Sexual dysfunction refers to any difficulty experienced at any phase of the sexual response cycle (excitement, plateau, orgasm and resolution) that prevents the experience of satisfaction as a result of sexual activity. Research suggests that 43% of women and 31% of men report some sexual difficulties, however, many are hesitant to discuss it. Because treatment is available, it is important to share any sexual concerns with your partner and health care provider. Sexual disorders are generally classified into four categories:
- Desire disorders — lack of sexual desire or interest in sex.
- Arousal disorders — inability to become physically aroused or excited during sexual activity.
- Orgasm disorders — delay or absence of orgasm.
- Pain disorders — pain during intercourse.
Sexual dysfunction can affect people of any age, however, it is more common in those over the age of 40 because it can be related to a decline in health associated with aging. It is also more common in females.

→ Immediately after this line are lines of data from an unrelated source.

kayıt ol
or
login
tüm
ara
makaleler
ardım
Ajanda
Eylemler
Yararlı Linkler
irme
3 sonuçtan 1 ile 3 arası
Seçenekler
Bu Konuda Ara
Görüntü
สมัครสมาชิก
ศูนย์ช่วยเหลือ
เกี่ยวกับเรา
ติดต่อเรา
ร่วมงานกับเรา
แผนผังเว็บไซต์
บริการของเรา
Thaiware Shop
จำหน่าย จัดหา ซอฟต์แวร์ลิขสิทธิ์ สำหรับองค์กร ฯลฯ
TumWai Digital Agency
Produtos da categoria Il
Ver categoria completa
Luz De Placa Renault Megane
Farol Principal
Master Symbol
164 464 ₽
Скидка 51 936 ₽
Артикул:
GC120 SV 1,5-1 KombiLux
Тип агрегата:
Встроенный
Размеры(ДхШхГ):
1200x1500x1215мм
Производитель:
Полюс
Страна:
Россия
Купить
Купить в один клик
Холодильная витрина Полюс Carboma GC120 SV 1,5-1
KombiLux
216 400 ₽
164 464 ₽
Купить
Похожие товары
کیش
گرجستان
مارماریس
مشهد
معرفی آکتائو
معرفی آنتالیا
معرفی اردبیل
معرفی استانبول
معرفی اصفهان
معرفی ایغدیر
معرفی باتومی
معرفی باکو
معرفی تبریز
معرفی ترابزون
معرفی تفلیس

Signs of sexual dysfunction
- Unable to achieve or maintain an erection suitable for intercourse (Erectile Disorder).
- Absent or delayed ejaculation despite adequate sexual stimulation (Delayed Ejaculation).

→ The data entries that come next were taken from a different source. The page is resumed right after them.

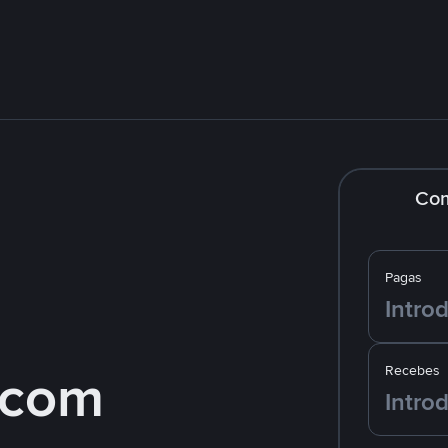
Co
Pagas
 com
Recebes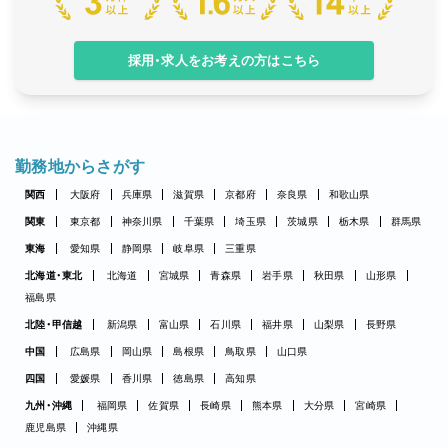
採用・求人をお考えの方はこちら
勤務地からさがす
関西
大阪府
兵庫県
滋賀県
京都府
奈良県
和歌山県
関東
東京都
神奈川県
千葉県
埼玉県
茨城県
栃木県
群馬県
東海
愛知県
静岡県
岐阜県
三重県
北海道・東北
北海道
宮城県
青森県
岩手県
秋田県
山形県
福島県
北陸・甲信越
新潟県
富山県
石川県
福井県
山梨県
長野県
中国
広島県
岡山県
島根県
鳥取県
山口県
四国
愛媛県
香川県
徳島県
高知県
九州・沖縄
福岡県
佐賀県
長崎県
熊本県
大分県
宮崎県
鹿児島県
沖縄県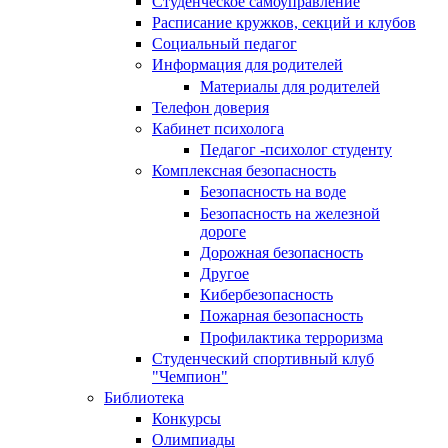
Студенческое самоуправление
Расписание кружков, секций и клубов
Социальный педагог
Информация для родителей
Материалы для родителей
Телефон доверия
Кабинет психолога
Педагог -психолог студенту
Комплексная безопасность
Безопасность на воде
Безопасность на железной
дороге
Дорожная безопасность
Другое
Кибербезопасность
Пожарная безопасность
Профилактика терроризма
Студенческий спортивный клуб
"Чемпион"
Библиотека
Конкурсы
Олимпиады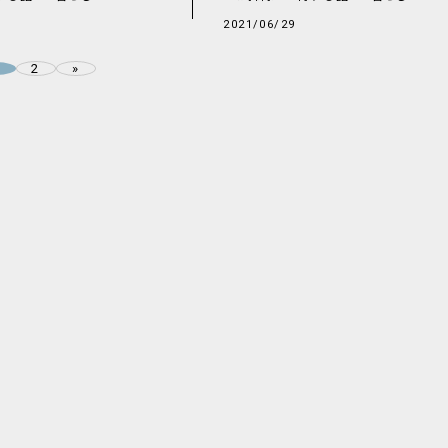
2021/06/29
2
»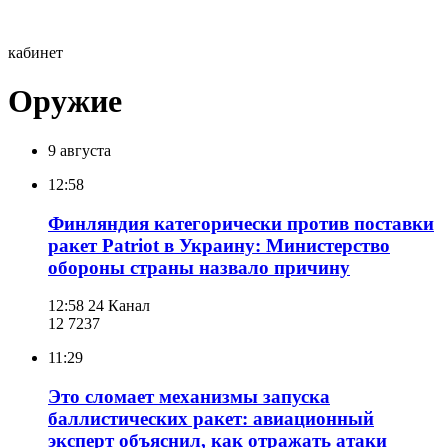
кабинет
Оружие
9 августа
12:58
Финляндия категорически против поставки
ракет Patriot в Украину: Министерство
обороны страны назвало причину
12:58
24 Канал
12 723
7
11:29
Это сломает механизмы запуска
баллистических ракет: авиационный
эксперт объяснил, как отражать атаки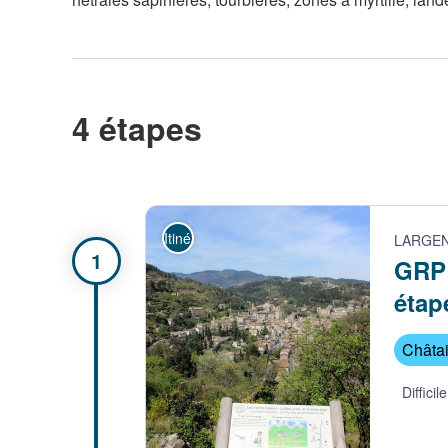
4 étapes
Itinérance
LARGEN
GRP 
étap
Châta
Difficile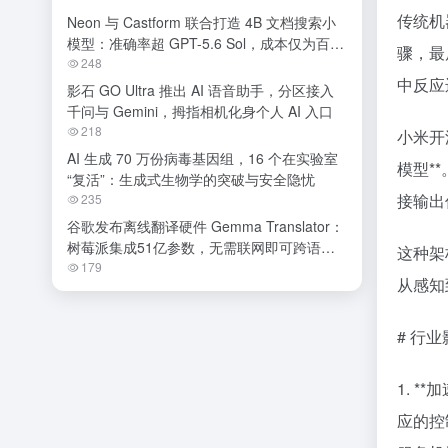
传统机
Neon 与 Castform 联合打造 4B 文档搜索小
模型：准确率超 GPT-5.6 Sol，成本仅为百分
骤，最
之一
248
中反应
影石 GO Ultra 推出 AI 语音助手，分区接入
千问与 Gemini，拇指相机化身个人 AI 入口
218
小米开
AI 生成 70 万份病毒基因组，16 个在实验室
模型*
“复活”：生成式生物学的突破与安全隐忧
接输出
235
谷歌发布离线翻译硬件 Gemma Translator：
树莓派集成51亿参数，无需联网即可跨语种
这种架
交流
179
从感知
# 行
1. *
应的控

- Unable to control the timing of ejaculation (Premature [Early] Ejaculation).
- Unable to achieve orgasm (Female Orgasmic Disorder).
- Inadequate vaginal lubrication before and during intercourse (No DSM-5 diagnosis)
- Unable to relax vaginal muscles enough to allow intercourse (Genito-Pelvic Pain / Penetration Disorder)
- Unable to become aroused (Female Sexual Interest / Arousal Disorder)
Possible reasons for sexual difficulties
Physical: Diabetes, heart and vascular disease, neurological disorders, hormone imbalances, chronic diseases (e.g. kidney or liver failure) and substance abuse. In addition, the side effects of some medications, including some antidepressant drugs, can affect sexual functioning.
How do psychologists treat sexual dysfunction?
Once any underlying physical problems have been addressed or ruled out, seeing a psychologist can be helpful for treatment of a sexual disorder.
Individual psychotherapy: Therapy with a qualified psychologist (usually Cognitive Behavioural Therapy or Acceptance and Commitment Therapy) can assist in addressing sexual trauma from the past; feelings of anxiety, fear, or guilt; and poor body image. These are all factors that may be interfering during the sexual response cycle and thus impacting on current sexual functioning.
Couples therapy: A common underlying cause of sexual disorders can be other relationship problems that manifest subconsciously in the way the body responds during sexual intercourse. Therefore, attending couples therapy in order to identify and address such issues and improve the overall quality of your relationship may also be helpful for improving the quality of your sexual relationship.
Psychoeducation: Psychoeducation about sex, and sexual behaviors and responses, may help individuals to overcome any anxieties they may have about sexual function. Open dialogue with your partner about your needs and concerns also assists in overcoming many barriers to a satisfying sex life.
Sensate focus: This is a mindfulness-based treatment developed specifically for addressing sexual disorders. A trained therapist guides the timing and technique of the sensate focusing. In the first stage, the couple may touch each other in a mindful way (excluding breasts and genitals), becoming increasingly aware of the texture and other qualities of their partner’s skin, focusing particularly on what they enjoy about their partner’s body rather than what their partner may enjoy. The second stage increases the touch options to include breasts. Sensation and gathering information about the partner’s body is still encouraged and intercourse and touching genitals is still off-limits. Participants are encouraged to place their hand over their partner’s hand in order to show what they find pleasurable in terms of pace and pressure. Learning about the partner’s body is still the goal. Further stages include the gradual introduction of genitals and then full intercourse. Orgasm is never the focus.
Can sexual dysfunction be improved?
The success of treatment for sexual dysfunction depends on the underlying explanation for the problem. The prognosis is positive for dysfunction related to a medical or psychological condition that can be treated or reversed. Mild dysfunction that is related to stress, fear, or anxiety can often be successfully treated with psychotherapy, psychoeducation and improved communication within the relationship.
If you are currently experiencing sexual difficulties, speak to your GP or another relevant health professional in order to explore any medical or psychological explanations for this problem. They may refer you to speak to a qualified psychologist, either individually or with your partner, in order to further discuss your difficulties and treatment approaches that may assist you.